When Gonzalez lined a single up the middle to plate the tying and winning runs, the lunchroom in the back of the Astros' clubhouse erupted in screams. Some of the Astros loathe the Yankees just for being the Yankees, and others were taken by the moment itself, regardless of who won or lost. These men know as well as anyone just how precious October victories are, how days like Saturday -- when every game is a treat of varying flavors -- are magic.
The Astros, amid two upsets and the Yankees facing a winner-take-all Game 5 in the Bronx on Monday night, are the exception.
They won 106 games and the top seed in the AL, and, after five days off, swept their first series against the Mariners, coming from behind in the first two wins and grinding through two games' worth of innings to capture the third. This group of playoff-tested veterans relied on a rookie, Jeremy Peña, to provide the lone run in the clincher. He took a slider from another rookie, Seattle right-hander Penn Murfee, and deposited it over the center-field wall, sucking the oxygen out of a stadium that had spent most of the day deprived of it thanks to the hyperventilation games like this invite.

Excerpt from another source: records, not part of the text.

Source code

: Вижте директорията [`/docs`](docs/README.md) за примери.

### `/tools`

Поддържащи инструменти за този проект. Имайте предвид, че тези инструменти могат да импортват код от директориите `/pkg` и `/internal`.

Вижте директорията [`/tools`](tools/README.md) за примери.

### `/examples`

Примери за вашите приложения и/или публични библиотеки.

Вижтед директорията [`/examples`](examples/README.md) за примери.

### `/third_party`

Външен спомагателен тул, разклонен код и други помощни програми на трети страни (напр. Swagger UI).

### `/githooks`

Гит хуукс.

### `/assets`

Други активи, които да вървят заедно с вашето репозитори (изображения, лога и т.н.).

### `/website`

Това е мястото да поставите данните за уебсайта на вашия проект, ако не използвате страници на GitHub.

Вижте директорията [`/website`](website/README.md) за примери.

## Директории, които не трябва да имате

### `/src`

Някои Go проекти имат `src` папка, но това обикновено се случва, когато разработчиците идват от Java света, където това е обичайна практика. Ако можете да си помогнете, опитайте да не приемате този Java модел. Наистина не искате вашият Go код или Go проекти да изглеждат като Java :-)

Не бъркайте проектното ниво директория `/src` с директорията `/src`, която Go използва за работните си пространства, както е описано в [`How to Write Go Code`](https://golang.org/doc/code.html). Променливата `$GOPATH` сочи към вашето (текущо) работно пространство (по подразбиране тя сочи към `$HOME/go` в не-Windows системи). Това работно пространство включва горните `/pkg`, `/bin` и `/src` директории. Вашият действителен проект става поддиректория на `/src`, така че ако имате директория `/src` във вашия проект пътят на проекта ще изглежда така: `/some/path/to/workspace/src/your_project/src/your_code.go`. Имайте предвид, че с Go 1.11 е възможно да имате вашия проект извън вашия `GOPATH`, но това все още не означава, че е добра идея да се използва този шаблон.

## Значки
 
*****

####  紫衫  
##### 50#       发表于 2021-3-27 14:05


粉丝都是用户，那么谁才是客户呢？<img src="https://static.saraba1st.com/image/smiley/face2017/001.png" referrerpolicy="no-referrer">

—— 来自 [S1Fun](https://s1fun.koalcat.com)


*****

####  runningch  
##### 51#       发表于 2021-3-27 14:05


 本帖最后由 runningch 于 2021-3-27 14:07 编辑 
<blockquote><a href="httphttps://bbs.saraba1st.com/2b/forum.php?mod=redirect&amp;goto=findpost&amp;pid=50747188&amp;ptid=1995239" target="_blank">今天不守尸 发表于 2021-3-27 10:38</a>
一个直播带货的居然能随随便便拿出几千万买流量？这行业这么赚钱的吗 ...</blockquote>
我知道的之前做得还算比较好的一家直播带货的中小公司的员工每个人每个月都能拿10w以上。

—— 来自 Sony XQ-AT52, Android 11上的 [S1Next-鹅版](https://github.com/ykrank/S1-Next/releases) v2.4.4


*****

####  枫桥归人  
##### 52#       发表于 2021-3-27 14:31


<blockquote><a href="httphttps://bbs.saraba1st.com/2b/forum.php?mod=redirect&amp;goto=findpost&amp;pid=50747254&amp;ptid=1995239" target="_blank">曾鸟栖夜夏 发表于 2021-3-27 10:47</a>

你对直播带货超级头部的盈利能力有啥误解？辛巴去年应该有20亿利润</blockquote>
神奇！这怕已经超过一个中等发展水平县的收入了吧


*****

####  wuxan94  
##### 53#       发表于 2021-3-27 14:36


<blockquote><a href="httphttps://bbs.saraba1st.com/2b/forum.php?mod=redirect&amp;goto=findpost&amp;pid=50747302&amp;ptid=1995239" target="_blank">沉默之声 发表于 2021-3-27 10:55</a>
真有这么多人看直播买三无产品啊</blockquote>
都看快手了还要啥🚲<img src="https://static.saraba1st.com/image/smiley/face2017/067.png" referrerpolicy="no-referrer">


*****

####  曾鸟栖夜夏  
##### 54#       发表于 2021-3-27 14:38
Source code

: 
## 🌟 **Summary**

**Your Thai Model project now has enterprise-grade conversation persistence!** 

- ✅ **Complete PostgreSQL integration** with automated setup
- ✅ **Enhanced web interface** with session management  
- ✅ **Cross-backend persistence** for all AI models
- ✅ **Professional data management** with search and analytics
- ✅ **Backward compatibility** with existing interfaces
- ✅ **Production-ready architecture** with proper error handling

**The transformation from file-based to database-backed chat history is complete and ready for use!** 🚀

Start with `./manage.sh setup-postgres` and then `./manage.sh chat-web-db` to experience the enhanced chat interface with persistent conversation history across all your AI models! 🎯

"It's just intense, like -- you feel it," Astros third baseman Alex Bregman said. "You feel every pitch [that] one pitch could swing it." And nauseating and stomach-turning though that may be, Bregman said, "People in our clubhouse feed on it. We love it."
This is one of the many things that makes the Astros great. This might be their best team yet. Even if the offense isn't quite as dangerous as their teams with George Springer and Carlos Correa, Houston's pitching is world class -- from Lance McCullers Jr. spinning six shutout innings to start Game 3 to Luis Garcia booking five scoreless to end it and a parade of six relievers in between throwing up zeroes.
Yes, their lone championship came in the season during which they used a sign-stealing scheme to cheat. But by the end of the ALCS, Houston will have played in at least 80 playoff games over the past six years. It is more than any team ever in a six-year span, and while that certainly can be attributed to playoff expansion, outdoing the dynastic Yankees of the late 1990s and early 2000s as well as the 2016-21 Dodgers puts the Astros in rarified company among their modern peers.
They've played so many postseason games that when Jose Altuve calls Game 3 "the craziest we've played," he needs to pause for a moment and think that through. It's easy, in the moment, to assign fantastical adjectives to a game that just ended, even to a day like Saturday, but it's understandable, too.
Baseball really is a funny game, right? It sends us on rides for which the blueprint need only be a win-expectancy chart, in which calmness cedes to commotion in an instant -- up and down, revolting one minute and life-affirming the next. It is the best, and then it is the worst, and maybe again the best, and that's the fun of it. We never know what it's going to be, which is precisely what keeps us coming back for more.